Все же и она была растением, и я, решив никому не показывать, что уязвлен, держал свой рот на замке. Но однажды утром, вскоре после этого, я вошел в свой кабинет и – чудесный сюрприз! – увидел Брин-Мор, нагнувшуюся над покрытой латунью кадкой.
– Разве не прелесть? – спросила она, отступая в сторону, чтобы мне было видно.
Я отшатнулся, охваченный ужасом. Бледные поганки!
– Что это такое? – спросила она. – Они съедобные? Никогда не видела ничего подобного.

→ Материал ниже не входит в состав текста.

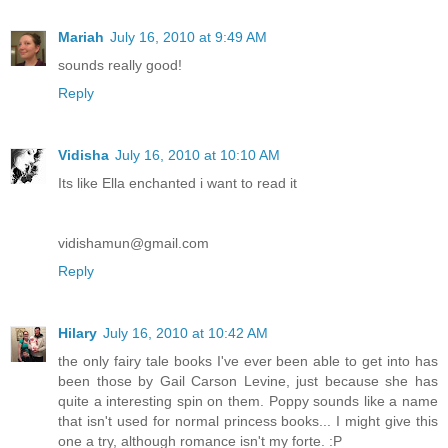
Mariah
July 16, 2010 at 9:49 AM
sounds really good!
Reply
Vidisha
July 16, 2010 at 10:10 AM
Its like Ella enchanted i want to read it
vidishamun@gmail.com
Reply
Hilary
July 16, 2010 at 10:42 AM
the only fairy tale books I've ever been able to get into has
been those by Gail Carson Levine, just because she has
quite a interesting spin on them. Poppy sounds like a name
that isn't used for normal princess books... I might give this
one a try, although romance isn't my forte. :P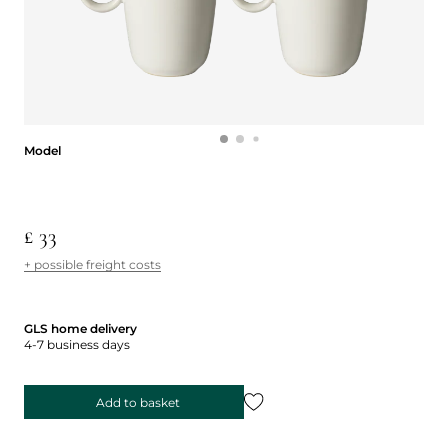
Model
Model
£ 33
+ possible freight costs
GLS home delivery
4-7 business days
Add to basket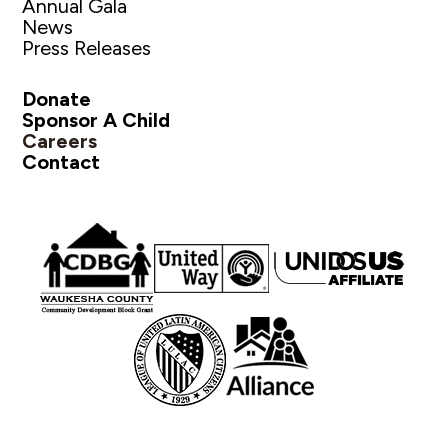
Annual Gala
News
Press Releases
Donate
Sponsor A Child
Careers
Contact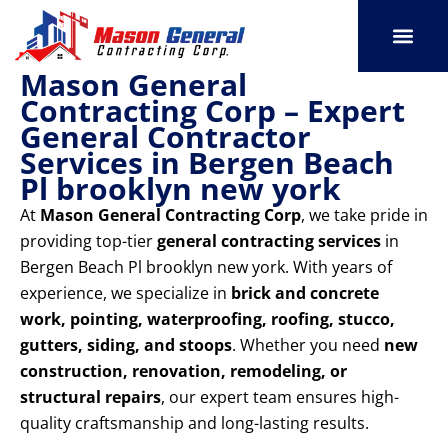
Skip
to
content
Mason General
SERVICE AREAS
OUR PORT
CONTACT US
Contracting Corp – Expert
General Contractor
Services in Bergen Beach
Pl brooklyn new york
At
Mason General Contracting Corp
, we take pride in
providing top-tier
general contracting services
in
Bergen Beach Pl brooklyn new york. With years of
experience, we specialize in
brick and concrete
work, pointing, waterproofing, roofing, stucco,
gutters, siding, and stoops
. Whether you need
new
construction, renovation, remodeling, or
structural repairs
, our expert team ensures high-
quality craftsmanship and long-lasting results.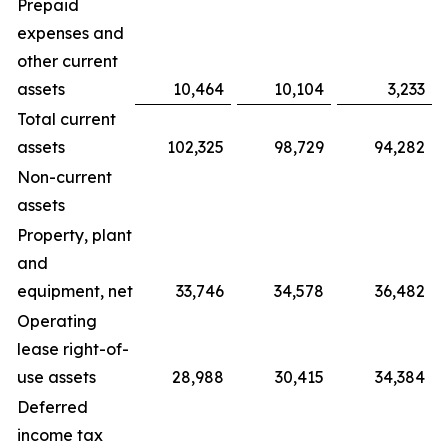
Prepaid
expenses and
other current
assets
10,464
10,104
3,233
Total current
assets
102,325
98,729
94,282
Non-current
assets
Property, plant
and
equipment, net
33,746
34,578
36,482
Operating
lease right-of-
use assets
28,988
30,415
34,384
Deferred
income tax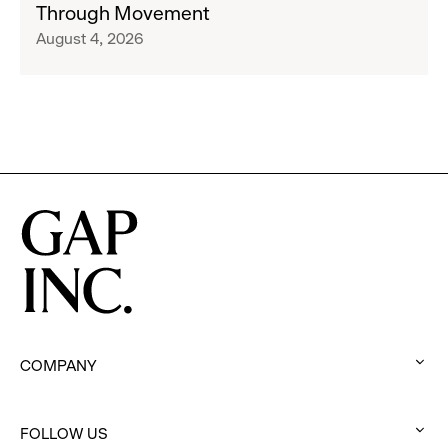
Through Movement
Athleta
Francisco
August 4, 2026
Across
Ballet
the
Partner
GCC
to
Inspire
Confidence
and
Connection
Through
Movement
COMPANY
:
click
FOLLOW US
to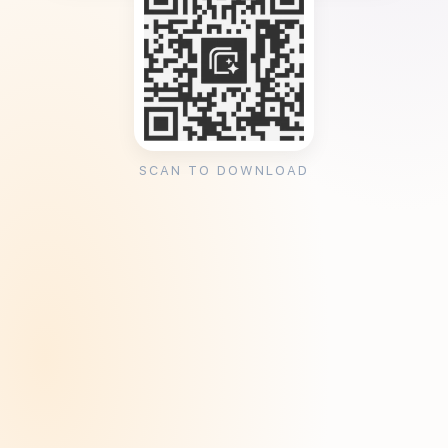
SCAN TO DOWNLOAD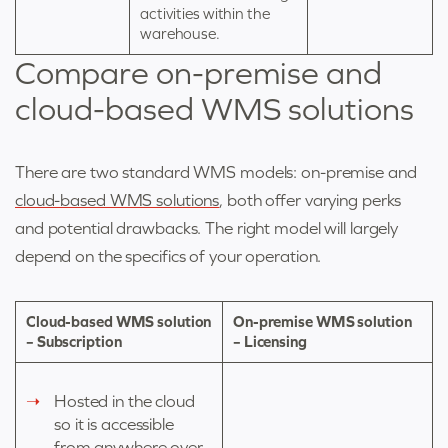
activities within the
warehouse.
Compare on-premise and
cloud-based WMS solutions
There are two standard WMS models: on-premise and
cloud-based WMS solutions
,
both offer varying perks
and potential drawbacks. The right model will largely
depend on the specifics of your operation.
Cloud-based WMS solution
On-premise WMS solution
– Subscription
– Licensing
Hosted in the cloud
so it is accessible
from anywhere over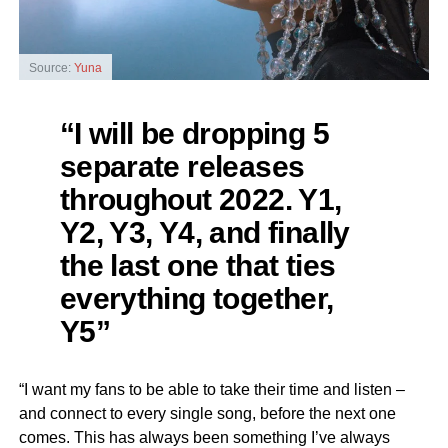
Source:
Yuna
“I will be dropping 5
separate releases
throughout 2022. Y1,
Y2, Y3, Y4, and finally
the last one that ties
everything together,
Y5”
“I want my fans to be able to take their time and listen –
and connect to every single song, before the next one
comes. This has always been something I’ve always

– Принеси-ка сюда инструмент, – приказал я.
– Что за инструмент?
– Лопату.
– У меня нет лопаты.
– Найди где-нибудь, – велел я.
Через несколько минут она вернулась.
– Что это?
– Моя кофейная ложка.
– Вымой ее, пожалуйста.
– Вымыть?
– Да.
– Но она же чистая.
– Пожалуйста.
Когда она вернулась с вымытой ложкой, я начал рыться в земле, наполнявшей кадку.
– Бледные поганки, – сказал я, чувствуя, как онемели у меня и язык и губы, – растут на трупах.
Она ничего не ответила, а когда я очистил от земли кошачью голову, завизжала и прижала руки к груди.
– Что это?!
– Это кошка, – сказал я. – Она пролежала во влажной почве месяц, а то и два. Держи свою ложку.
– Не нужна она мне!
– Почему же?
– Как я смогу опустить эту ложку в свой кофе, после того как она касалась разлагающейся головы этой… о-о-о!
– А я вот думаю, – сказал я, – что на вкус это не повлияет.
Она не поняла, что я имел в виду, и, уверенная, что ее оскорбили, опрометью бросилась из комнаты.
Только тогда, может быть из-за этого стресса, я впервые заметил, что и стол мой и стул непрерывно усыхают. С каждым днем они становились все меньше, и через несколько месяцев я оказался сидящим с поджатыми коленями за партой из начального класса, на которой красовалась надпись «Джимми и Баффи», окруженная контурами сердечка, вырезанными перочинным ножом.
За ланчем никто не желал сидеть со мной рядом – может быть, потому, что им не хотелось вдыхать запах дешевой макрели, которую мне изо дня в день подавали из одной и той же пятнадцатифунтовой банки, – и я никогда не мог найти себе партнера для игры в сквош. В сквош, по счастью, можно играть и в одиночку. Однако, когда после игры я отправлялся в душевую, где было десять кабинок, вода в той из них, где стоял я, внезапно кончалась. Я переходил от одного раструба к другому, но, как бы долго и быстро я ни перемещался, это никогда ни к чему не приводило. Мне пришлось привыкнуть одеваться, не смыв с себя мыльной пены. Поначалу это не так уж плохо, но через несколько часов одежда прилипает к коже и начинает поскрипывать при ходьбе.
Все это представлялось мне крайне угнетающим. И все же, окутанный туманом невзгод и сомнений, я продолжал за что-то цепляться, даже когда мне заявили, что кабинет мой нуждается в ремонте, и перевели в крошечный закуток, где не было даже окна. Уборщик, славный парень, спросил у меня, можно ли ему держать там свои швабры и бадью на колесиках. Когда я, в свою очередь, спросил у него – зачем, он сказал, что всегда так делает.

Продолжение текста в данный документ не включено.